§ **Work item A**: Write out the collector notes from "In the sample" to "latencies. (See ./R/plotLatency.r)", replacing "boxplots" with "histograms".
§ **Work item B**: According to the collector notes, how much latency does GnipStreamCollectorMetrics.py add on average?

§ **Page extract**:
────────

In the sample shown, the average latency is around 12 s.  Gnip documentations estimates
that the stream enhancement adds about 10s of latency on average.  The 
GnipStreamCollectorMetrics.py adds approximately 1.5s on average.

An R utility is provided to create boxplots of latencies. (See ./R/plotLatency.r)

Example 4: Files
-----------------

To store data in files, edit gnip.cfg to set the appropriate rollduration and set
the filepath.  Don't forget to set the processtype to "files"

...
filepath=/Users/scotthendrickson/IdeaProjects/RuleProduction/data
...

...
# store stream contents in files by year, month, day, hour, min
processtype=files
...

Run script.

Scott-Hendricksons-MacBook-Pro ~/IdeaProjects/RuleProduction/src> ./GnipStreamCollectorMetrics.py 
(no output expected)

When you look in the data path:

Scott-Hendricksons-MacBook-Pro ~/IdeaProjects/RuleProduction/data> tree
.
└── 2012
    └── 01
        └── 06
            └── 14
                ├── Powertrack_201201061448497544.gz
                ├── Powertrack_201201061448783761.gz
                └── Powertrack_201201061449705606.gz
...

New directories will be created for every hour.  Here the rollduration is set to 
60s so a new file is created every minute.


If your input stream is JSON-formated, you can additionally parse it with Gnacs before writing to disk:

...
# store stream contents in files by year, month, day, hour, min
processtype=files-gnacs
...

Your cfg file must have a [gnacs] block, with a mandatory parameter 'delim' and an optional parameter
'options', which sets the Gnacs options.

...
[gnacs]
options=gulist
delim=|
,,,

When using 'files-gnacs', the output directory structure and files names are the same as for 'files'.

Example 5: Rules
-----------------

To store counts of rule matches, edit gnip.cfg to set the appropriate rollduration and set
the filepath.  Set the processtype to "rules". The output will have the same structure as
"file" and "file-gnacs".

...
filepath=/Users/scotthendrickson/IdeaProjects/RuleProduction/data
...

...
processtype=rules
...

Run script.

Scott-Hendricksons-MacBook-Pro ~/IdeaProjects/RuleProduction/src> ./GnipStreamCollectorMetrics.py 
(no output expected)

When you look in the data path:

Scott-Hendricksons-MacBook-Pro ~/IdeaProjects/RuleProduction/data> tree
.
└── 2012
    └── 01
        └── 06
            └── 14
                ├── Powertrack_201201061448497544.counts
                ├── Powertrack_201201061448783761.counts
                └── Powertrack_201201061449705606.counts
...

New directories will be created for every hour.  Here the rollduration is set to 
60s so a new file is created every minute.

Enjoy!

────────

(Joint position lists)

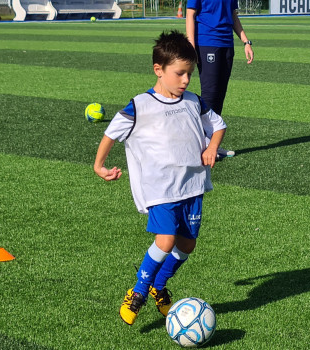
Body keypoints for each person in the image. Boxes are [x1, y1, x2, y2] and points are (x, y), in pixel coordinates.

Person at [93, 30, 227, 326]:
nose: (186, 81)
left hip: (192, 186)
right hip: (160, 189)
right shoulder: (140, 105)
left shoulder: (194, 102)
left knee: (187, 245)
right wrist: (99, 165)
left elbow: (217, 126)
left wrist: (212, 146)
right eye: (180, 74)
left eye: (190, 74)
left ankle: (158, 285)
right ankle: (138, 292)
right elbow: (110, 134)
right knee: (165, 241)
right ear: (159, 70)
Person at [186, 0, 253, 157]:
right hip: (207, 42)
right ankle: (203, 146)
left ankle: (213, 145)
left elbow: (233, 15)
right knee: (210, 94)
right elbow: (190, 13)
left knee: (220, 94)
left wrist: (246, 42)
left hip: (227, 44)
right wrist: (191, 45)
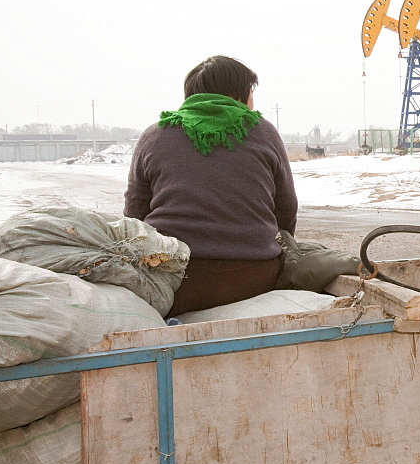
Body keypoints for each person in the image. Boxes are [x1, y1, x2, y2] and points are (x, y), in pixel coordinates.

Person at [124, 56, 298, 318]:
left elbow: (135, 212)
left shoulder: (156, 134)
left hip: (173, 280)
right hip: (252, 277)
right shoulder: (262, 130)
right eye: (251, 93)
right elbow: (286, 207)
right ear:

────────

§ **Problem solution A**:
In the sample shown, the average latency is around 12 s.  Gnip documentations estimates
that the stream enhancement adds about 10s of latency on average.  The 
GnipStreamCollectorMetrics.py adds approximately 1.5s on average.

An R utility is provided to create histograms of latencies. (See ./R/plotLatency.r)

§ **Problem solution B**: About 1.5 seconds.